## Problem to solve
Can you reproduce the listing below word for word, every line of it, but without the pictures?

## Provided material
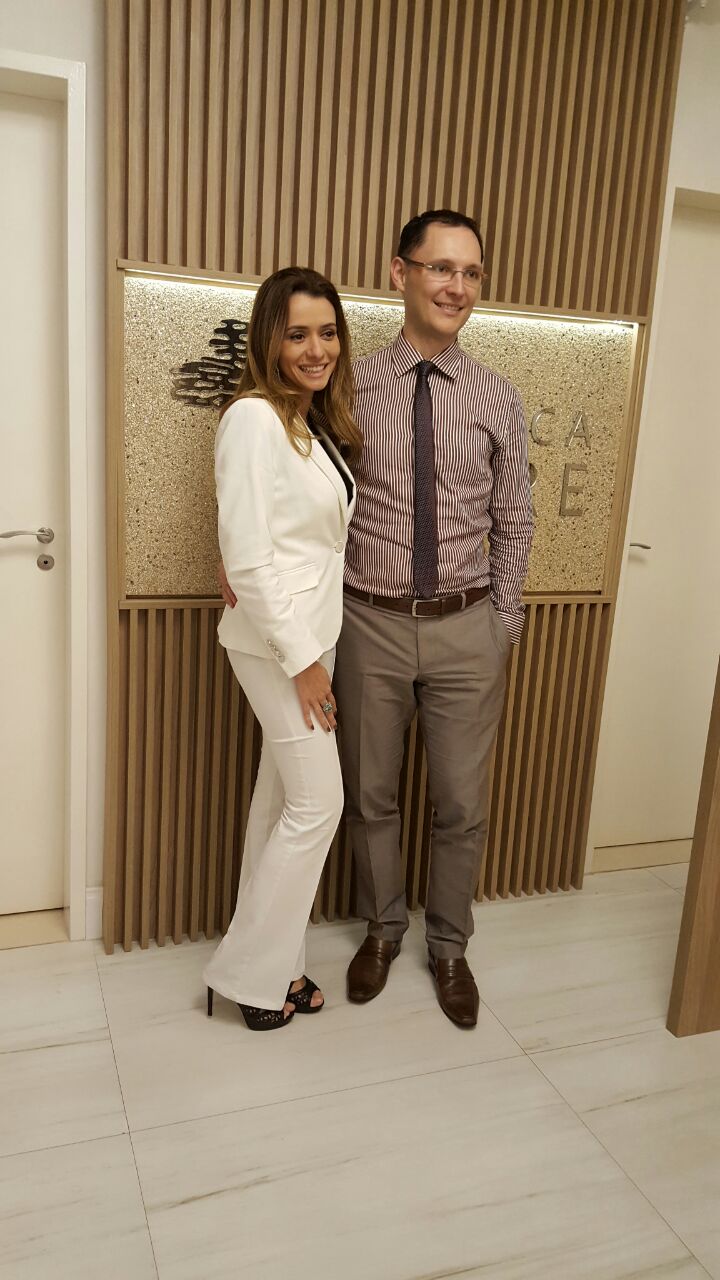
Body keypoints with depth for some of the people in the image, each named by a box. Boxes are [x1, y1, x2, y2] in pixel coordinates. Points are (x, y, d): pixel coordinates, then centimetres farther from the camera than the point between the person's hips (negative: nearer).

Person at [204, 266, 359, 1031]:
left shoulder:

## Output of the exercise
Body keypoints with depth for some of the people in the image, each named by a box. Boxes are [x1, y1, x2, y2] in pixel coordinates. Points are (x, y, d): pixel coordinates, then centimetres farther from the camera than the point between the person's hips (negative: nearer).

Person at [204, 266, 359, 1031]:
left shoulder:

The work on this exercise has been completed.